TASK DESCRIPTION: Retype all of the material below line for line, without changing a single character.

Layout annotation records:
------------

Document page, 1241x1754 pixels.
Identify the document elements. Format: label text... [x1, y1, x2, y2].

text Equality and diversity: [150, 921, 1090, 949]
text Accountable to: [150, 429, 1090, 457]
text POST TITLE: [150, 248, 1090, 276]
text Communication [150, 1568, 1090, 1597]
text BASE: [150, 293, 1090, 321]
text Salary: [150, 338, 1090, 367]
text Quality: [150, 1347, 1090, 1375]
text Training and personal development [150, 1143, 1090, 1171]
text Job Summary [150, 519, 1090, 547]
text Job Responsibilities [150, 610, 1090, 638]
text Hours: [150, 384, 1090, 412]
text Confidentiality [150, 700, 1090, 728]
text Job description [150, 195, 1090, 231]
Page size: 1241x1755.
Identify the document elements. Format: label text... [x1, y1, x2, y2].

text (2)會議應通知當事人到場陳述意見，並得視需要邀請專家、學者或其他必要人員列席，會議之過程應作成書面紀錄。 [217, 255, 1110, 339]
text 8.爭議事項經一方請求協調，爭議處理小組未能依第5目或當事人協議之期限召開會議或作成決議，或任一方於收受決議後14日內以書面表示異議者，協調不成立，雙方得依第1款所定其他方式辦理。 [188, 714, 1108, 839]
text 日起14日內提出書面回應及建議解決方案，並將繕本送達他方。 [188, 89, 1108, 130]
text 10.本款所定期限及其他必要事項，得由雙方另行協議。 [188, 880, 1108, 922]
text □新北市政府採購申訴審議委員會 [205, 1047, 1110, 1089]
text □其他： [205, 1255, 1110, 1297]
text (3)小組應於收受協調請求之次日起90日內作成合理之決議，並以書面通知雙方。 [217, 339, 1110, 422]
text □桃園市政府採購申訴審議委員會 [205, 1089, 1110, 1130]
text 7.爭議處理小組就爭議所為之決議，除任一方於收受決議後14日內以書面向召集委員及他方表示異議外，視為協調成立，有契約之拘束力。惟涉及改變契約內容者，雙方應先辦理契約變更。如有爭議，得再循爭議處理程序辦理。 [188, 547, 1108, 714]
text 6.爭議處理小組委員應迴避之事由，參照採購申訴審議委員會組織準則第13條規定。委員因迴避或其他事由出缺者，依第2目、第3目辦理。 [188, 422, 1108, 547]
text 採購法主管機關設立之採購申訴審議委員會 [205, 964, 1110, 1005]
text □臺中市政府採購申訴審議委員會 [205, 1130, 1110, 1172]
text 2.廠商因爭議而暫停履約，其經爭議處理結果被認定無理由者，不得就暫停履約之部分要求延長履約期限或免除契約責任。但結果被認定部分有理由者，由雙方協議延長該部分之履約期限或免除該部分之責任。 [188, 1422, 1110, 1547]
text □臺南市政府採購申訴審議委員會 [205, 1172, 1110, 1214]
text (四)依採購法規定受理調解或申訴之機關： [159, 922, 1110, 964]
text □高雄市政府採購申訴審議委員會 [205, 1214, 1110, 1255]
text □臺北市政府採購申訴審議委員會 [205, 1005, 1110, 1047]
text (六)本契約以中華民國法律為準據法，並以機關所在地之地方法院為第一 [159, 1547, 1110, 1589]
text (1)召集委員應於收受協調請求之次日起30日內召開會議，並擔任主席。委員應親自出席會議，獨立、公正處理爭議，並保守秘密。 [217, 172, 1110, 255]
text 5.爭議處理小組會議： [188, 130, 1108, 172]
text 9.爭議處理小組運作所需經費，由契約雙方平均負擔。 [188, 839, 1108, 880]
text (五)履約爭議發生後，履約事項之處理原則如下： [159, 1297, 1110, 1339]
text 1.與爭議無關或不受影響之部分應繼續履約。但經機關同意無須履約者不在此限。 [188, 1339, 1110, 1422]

------------

EXERCISE RESPONSE:
Document page, 1241x1754 pixels.
Identify the document elements. Format: label text... [x1, y1, x2, y2].

text Equality and diversity: [150, 921, 1090, 949]
text Accountable to: [150, 429, 1090, 457]
text POST TITLE: [150, 248, 1090, 276]
text Communication [150, 1568, 1090, 1597]
text BASE: [150, 293, 1090, 321]
text Salary: [150, 338, 1090, 367]
text Quality: [150, 1347, 1090, 1375]
text Training and personal development [150, 1143, 1090, 1171]
text Job Summary [150, 519, 1090, 547]
text Job Responsibilities [150, 610, 1090, 638]
text Hours: [150, 384, 1090, 412]
text Confidentiality [150, 700, 1090, 728]
text Job description [150, 195, 1090, 231]
Page size: 1241x1755.
Identify the document elements. Format: label text... [x1, y1, x2, y2].

text (2)會議應通知當事人到場陳述意見，並得視需要邀請專家、學者或其他必要人員列席，會議之過程應作成書面紀錄。 [217, 255, 1110, 339]
text 8.爭議事項經一方請求協調，爭議處理小組未能依第5目或當事人協議之期限召開會議或作成決議，或任一方於收受決議後14日內以書面表示異議者，協調不成立，雙方得依第1款所定其他方式辦理。 [188, 714, 1108, 839]
text 日起14日內提出書面回應及建議解決方案，並將繕本送達他方。 [188, 89, 1108, 130]
text 10.本款所定期限及其他必要事項，得由雙方另行協議。 [188, 880, 1108, 922]
text □新北市政府採購申訴審議委員會 [205, 1047, 1110, 1089]
text □其他： [205, 1255, 1110, 1297]
text (3)小組應於收受協調請求之次日起90日內作成合理之決議，並以書面通知雙方。 [217, 339, 1110, 422]
text □桃園市政府採購申訴審議委員會 [205, 1089, 1110, 1130]
text 7.爭議處理小組就爭議所為之決議，除任一方於收受決議後14日內以書面向召集委員及他方表示異議外，視為協調成立，有契約之拘束力。惟涉及改變契約內容者，雙方應先辦理契約變更。如有爭議，得再循爭議處理程序辦理。 [188, 547, 1108, 714]
text 6.爭議處理小組委員應迴避之事由，參照採購申訴審議委員會組織準則第13條規定。委員因迴避或其他事由出缺者，依第2目、第3目辦理。 [188, 422, 1108, 547]
text 採購法主管機關設立之採購申訴審議委員會 [205, 964, 1110, 1005]
text □臺中市政府採購申訴審議委員會 [205, 1130, 1110, 1172]
text 2.廠商因爭議而暫停履約，其經爭議處理結果被認定無理由者，不得就暫停履約之部分要求延長履約期限或免除契約責任。但結果被認定部分有理由者，由雙方協議延長該部分之履約期限或免除該部分之責任。 [188, 1422, 1110, 1547]
text □臺南市政府採購申訴審議委員會 [205, 1172, 1110, 1214]
text (四)依採購法規定受理調解或申訴之機關： [159, 922, 1110, 964]
text □高雄市政府採購申訴審議委員會 [205, 1214, 1110, 1255]
text □臺北市政府採購申訴審議委員會 [205, 1005, 1110, 1047]
text (六)本契約以中華民國法律為準據法，並以機關所在地之地方法院為第一 [159, 1547, 1110, 1589]
text (1)召集委員應於收受協調請求之次日起30日內召開會議，並擔任主席。委員應親自出席會議，獨立、公正處理爭議，並保守秘密。 [217, 172, 1110, 255]
text 5.爭議處理小組會議： [188, 130, 1108, 172]
text 9.爭議處理小組運作所需經費，由契約雙方平均負擔。 [188, 839, 1108, 880]
text (五)履約爭議發生後，履約事項之處理原則如下： [159, 1297, 1110, 1339]
text 1.與爭議無關或不受影響之部分應繼續履約。但經機關同意無須履約者不在此限。 [188, 1339, 1110, 1422]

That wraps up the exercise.